**Assignment**
Where the material below has a line containing "14 min por ⁦$5⁩", start repeating exactly, and keep going through the line containing "Refugio de multitud", with no other lines.

**Supplied records**
####

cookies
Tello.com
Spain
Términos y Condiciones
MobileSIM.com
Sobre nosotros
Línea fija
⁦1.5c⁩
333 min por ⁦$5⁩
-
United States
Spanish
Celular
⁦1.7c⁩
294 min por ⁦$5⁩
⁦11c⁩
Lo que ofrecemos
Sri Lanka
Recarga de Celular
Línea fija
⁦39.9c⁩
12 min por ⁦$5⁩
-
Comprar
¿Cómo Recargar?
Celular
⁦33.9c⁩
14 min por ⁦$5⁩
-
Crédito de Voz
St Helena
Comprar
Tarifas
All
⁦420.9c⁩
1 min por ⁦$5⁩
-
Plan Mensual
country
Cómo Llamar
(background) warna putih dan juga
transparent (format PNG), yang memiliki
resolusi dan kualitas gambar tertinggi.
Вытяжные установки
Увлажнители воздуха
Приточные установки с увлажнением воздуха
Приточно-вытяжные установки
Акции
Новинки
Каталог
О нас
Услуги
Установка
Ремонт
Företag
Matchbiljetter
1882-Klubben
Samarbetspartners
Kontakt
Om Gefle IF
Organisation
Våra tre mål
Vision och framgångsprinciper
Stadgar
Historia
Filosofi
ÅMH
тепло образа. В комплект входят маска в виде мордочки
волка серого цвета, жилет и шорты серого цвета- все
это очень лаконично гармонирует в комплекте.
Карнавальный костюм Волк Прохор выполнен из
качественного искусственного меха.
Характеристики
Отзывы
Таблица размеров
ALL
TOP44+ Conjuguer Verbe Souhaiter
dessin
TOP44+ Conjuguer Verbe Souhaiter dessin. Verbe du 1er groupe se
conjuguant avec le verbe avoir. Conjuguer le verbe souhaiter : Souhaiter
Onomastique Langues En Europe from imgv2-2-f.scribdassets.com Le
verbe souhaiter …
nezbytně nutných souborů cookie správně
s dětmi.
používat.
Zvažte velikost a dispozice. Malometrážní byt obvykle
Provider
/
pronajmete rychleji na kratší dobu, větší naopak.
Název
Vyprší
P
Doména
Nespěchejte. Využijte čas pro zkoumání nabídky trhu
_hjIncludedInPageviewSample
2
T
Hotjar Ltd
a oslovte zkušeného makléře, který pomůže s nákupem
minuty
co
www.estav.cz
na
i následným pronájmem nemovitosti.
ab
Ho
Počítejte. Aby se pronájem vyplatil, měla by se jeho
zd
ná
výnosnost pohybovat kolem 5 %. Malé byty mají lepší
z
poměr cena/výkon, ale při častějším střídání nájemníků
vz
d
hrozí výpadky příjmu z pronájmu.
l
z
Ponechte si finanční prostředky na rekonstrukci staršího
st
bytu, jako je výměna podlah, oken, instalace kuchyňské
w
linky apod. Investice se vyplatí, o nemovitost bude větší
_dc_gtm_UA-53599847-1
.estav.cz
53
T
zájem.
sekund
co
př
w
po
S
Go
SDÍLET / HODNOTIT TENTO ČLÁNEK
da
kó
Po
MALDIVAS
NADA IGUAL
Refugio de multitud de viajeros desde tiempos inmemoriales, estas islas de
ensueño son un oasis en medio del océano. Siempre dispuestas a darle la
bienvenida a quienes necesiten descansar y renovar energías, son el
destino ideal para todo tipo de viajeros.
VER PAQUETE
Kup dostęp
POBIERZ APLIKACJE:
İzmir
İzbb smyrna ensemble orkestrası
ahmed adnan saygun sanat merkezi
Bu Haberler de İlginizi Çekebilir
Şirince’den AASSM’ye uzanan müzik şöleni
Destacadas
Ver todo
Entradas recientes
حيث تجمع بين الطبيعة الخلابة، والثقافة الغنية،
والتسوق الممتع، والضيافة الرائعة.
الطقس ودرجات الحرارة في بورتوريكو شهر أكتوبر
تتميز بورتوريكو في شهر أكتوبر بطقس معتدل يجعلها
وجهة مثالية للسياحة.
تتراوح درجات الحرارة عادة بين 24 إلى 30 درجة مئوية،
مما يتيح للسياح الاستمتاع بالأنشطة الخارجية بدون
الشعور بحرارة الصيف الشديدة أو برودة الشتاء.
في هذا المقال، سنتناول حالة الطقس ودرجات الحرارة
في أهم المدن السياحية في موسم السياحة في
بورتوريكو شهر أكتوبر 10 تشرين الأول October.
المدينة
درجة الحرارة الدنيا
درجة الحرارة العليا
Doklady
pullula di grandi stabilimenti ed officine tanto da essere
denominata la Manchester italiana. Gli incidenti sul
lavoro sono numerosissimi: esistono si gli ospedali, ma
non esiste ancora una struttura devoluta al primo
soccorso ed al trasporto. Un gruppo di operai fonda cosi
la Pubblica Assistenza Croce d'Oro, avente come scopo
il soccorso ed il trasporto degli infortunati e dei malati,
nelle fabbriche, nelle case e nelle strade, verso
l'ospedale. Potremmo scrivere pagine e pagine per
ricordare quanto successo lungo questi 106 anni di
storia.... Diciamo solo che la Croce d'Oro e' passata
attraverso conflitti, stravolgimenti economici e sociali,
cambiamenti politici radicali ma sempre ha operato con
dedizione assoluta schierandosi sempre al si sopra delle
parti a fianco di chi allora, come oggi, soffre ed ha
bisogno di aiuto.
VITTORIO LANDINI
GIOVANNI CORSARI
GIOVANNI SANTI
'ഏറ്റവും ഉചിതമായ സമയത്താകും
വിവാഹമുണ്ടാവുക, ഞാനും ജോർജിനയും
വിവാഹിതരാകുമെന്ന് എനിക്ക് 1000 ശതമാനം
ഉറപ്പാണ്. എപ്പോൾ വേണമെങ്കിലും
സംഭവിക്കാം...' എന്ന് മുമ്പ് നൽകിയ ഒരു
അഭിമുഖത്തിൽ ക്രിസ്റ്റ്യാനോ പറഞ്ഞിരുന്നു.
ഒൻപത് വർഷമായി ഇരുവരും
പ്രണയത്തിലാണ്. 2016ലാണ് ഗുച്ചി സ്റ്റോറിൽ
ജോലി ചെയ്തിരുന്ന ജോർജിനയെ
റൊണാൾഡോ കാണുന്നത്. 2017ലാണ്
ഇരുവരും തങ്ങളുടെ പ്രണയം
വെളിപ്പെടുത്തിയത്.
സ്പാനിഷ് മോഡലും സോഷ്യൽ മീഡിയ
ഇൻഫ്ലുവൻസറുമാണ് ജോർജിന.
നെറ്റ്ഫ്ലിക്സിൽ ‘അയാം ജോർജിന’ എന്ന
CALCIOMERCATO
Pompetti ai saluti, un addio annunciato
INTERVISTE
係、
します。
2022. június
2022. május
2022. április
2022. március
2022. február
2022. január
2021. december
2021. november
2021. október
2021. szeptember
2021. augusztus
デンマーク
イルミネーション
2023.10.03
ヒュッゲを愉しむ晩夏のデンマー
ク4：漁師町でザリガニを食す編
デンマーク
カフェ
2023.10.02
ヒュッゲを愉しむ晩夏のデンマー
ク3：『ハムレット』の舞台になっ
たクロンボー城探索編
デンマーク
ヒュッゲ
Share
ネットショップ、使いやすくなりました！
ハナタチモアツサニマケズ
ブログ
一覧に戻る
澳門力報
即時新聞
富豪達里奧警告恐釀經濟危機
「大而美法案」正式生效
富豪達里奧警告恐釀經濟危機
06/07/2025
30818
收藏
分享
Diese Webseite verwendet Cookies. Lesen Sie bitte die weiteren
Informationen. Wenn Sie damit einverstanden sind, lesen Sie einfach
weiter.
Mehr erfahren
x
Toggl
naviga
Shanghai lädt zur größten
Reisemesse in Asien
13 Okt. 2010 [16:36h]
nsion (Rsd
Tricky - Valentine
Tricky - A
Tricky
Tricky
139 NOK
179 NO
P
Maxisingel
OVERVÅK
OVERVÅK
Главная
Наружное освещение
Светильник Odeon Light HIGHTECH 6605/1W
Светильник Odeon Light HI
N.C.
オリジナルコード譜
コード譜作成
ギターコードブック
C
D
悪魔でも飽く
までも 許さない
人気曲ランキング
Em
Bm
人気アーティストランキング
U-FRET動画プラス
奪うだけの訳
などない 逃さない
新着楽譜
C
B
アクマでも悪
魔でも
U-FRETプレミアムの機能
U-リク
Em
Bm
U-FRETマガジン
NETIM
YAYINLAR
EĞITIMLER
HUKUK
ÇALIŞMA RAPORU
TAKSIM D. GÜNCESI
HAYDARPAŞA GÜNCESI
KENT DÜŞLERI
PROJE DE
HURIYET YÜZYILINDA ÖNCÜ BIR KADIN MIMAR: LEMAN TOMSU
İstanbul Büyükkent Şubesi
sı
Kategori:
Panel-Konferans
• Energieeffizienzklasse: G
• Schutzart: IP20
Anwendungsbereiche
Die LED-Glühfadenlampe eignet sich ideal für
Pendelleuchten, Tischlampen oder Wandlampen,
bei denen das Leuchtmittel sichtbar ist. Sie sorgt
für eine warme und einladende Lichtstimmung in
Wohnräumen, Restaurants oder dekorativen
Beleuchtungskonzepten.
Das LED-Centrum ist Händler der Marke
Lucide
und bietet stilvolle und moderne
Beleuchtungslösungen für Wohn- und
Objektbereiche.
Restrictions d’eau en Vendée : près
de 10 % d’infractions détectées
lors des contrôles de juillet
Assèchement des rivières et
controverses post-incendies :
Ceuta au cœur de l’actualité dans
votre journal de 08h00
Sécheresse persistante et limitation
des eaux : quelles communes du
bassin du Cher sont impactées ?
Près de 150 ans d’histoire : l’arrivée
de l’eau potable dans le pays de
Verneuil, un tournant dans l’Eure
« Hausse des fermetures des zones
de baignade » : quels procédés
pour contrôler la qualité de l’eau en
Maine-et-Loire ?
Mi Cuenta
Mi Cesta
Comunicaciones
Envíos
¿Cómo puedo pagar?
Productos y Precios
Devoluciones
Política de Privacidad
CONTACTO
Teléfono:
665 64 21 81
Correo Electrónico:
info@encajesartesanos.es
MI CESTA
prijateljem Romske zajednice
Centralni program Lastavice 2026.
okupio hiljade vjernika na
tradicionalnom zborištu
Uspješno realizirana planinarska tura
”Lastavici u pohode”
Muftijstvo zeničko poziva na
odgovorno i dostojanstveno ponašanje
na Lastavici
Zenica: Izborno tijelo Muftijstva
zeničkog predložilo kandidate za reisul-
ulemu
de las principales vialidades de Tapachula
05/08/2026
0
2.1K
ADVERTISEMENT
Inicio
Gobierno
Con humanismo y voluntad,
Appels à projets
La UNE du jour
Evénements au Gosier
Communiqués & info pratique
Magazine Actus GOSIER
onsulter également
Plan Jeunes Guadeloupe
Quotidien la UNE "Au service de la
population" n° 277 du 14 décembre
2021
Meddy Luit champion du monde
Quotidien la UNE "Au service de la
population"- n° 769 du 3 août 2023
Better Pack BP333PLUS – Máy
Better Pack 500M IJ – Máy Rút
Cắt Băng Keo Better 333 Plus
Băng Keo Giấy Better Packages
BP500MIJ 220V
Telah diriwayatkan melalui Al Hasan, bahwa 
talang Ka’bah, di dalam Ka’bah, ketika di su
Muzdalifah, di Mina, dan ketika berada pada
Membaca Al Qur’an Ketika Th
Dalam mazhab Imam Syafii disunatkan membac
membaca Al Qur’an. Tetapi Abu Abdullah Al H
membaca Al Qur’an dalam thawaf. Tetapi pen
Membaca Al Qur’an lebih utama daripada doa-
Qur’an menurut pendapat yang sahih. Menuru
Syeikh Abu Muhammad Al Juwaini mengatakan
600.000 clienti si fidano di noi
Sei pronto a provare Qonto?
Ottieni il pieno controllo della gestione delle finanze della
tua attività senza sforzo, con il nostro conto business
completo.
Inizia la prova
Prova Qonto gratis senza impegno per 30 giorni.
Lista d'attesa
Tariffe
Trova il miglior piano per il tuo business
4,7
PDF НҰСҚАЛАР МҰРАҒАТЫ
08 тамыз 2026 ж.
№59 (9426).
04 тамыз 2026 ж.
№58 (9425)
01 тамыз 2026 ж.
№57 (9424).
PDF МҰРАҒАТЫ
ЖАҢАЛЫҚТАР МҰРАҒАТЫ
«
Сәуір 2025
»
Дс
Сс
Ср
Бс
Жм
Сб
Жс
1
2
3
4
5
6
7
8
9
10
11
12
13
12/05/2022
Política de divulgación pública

####

**Answer to this task**
14 min por ⁦$5⁩
-
Crédito de Voz
St Helena
Comprar
Tarifas
All
⁦420.9c⁩
1 min por ⁦$5⁩
-
Plan Mensual
country
Cómo Llamar
(background) warna putih dan juga
transparent (format PNG), yang memiliki
resolusi dan kualitas gambar tertinggi.
Вытяжные установки
Увлажнители воздуха
Приточные установки с увлажнением воздуха
Приточно-вытяжные установки
Акции
Новинки
Каталог
О нас
Услуги
Установка
Ремонт
Företag
Matchbiljetter
1882-Klubben
Samarbetspartners
Kontakt
Om Gefle IF
Organisation
Våra tre mål
Vision och framgångsprinciper
Stadgar
Historia
Filosofi
ÅMH
тепло образа. В комплект входят маска в виде мордочки
волка серого цвета, жилет и шорты серого цвета- все
это очень лаконично гармонирует в комплекте.
Карнавальный костюм Волк Прохор выполнен из
качественного искусственного меха.
Характеристики
Отзывы
Таблица размеров
ALL
TOP44+ Conjuguer Verbe Souhaiter
dessin
TOP44+ Conjuguer Verbe Souhaiter dessin. Verbe du 1er groupe se
conjuguant avec le verbe avoir. Conjuguer le verbe souhaiter : Souhaiter
Onomastique Langues En Europe from imgv2-2-f.scribdassets.com Le
verbe souhaiter …
nezbytně nutných souborů cookie správně
s dětmi.
používat.
Zvažte velikost a dispozice. Malometrážní byt obvykle
Provider
/
pronajmete rychleji na kratší dobu, větší naopak.
Název
Vyprší
P
Doména
Nespěchejte. Využijte čas pro zkoumání nabídky trhu
_hjIncludedInPageviewSample
2
T
Hotjar Ltd
a oslovte zkušeného makléře, který pomůže s nákupem
minuty
co
www.estav.cz
na
i následným pronájmem nemovitosti.
ab
Ho
Počítejte. Aby se pronájem vyplatil, měla by se jeho
zd
ná
výnosnost pohybovat kolem 5 %. Malé byty mají lepší
z
poměr cena/výkon, ale při častějším střídání nájemníků
vz
d
hrozí výpadky příjmu z pronájmu.
l
z
Ponechte si finanční prostředky na rekonstrukci staršího
st
bytu, jako je výměna podlah, oken, instalace kuchyňské
w
linky apod. Investice se vyplatí, o nemovitost bude větší
_dc_gtm_UA-53599847-1
.estav.cz
53
T
zájem.
sekund
co
př
w
po
S
Go
SDÍLET / HODNOTIT TENTO ČLÁNEK
da
kó
Po
MALDIVAS
NADA IGUAL
Refugio de multitud de viajeros desde tiempos inmemoriales, estas islas de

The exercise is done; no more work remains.